- **Exercise**:
Report back every line below that carries the word "shoulder".

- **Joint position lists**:
——————————

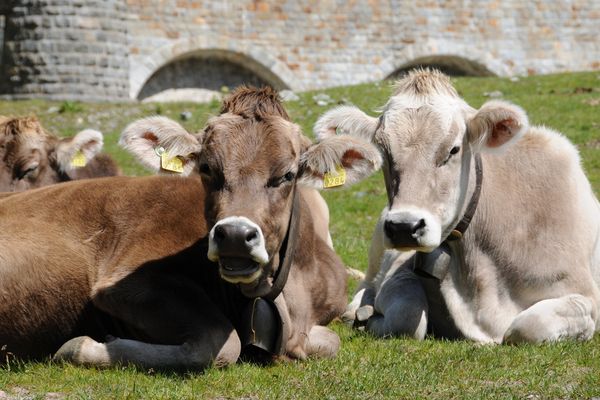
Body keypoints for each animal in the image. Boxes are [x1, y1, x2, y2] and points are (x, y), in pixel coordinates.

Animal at [0, 86, 382, 368]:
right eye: (208, 169)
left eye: (287, 175)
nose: (234, 236)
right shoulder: (124, 284)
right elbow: (221, 344)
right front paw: (81, 345)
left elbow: (330, 341)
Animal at [316, 69, 600, 344]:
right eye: (384, 151)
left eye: (453, 149)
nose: (403, 227)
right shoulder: (400, 269)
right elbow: (406, 315)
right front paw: (368, 319)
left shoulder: (585, 297)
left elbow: (527, 327)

——————————

- **The completed task**:
right shoulder: (124, 284)
right shoulder: (400, 269)
left shoulder: (585, 297)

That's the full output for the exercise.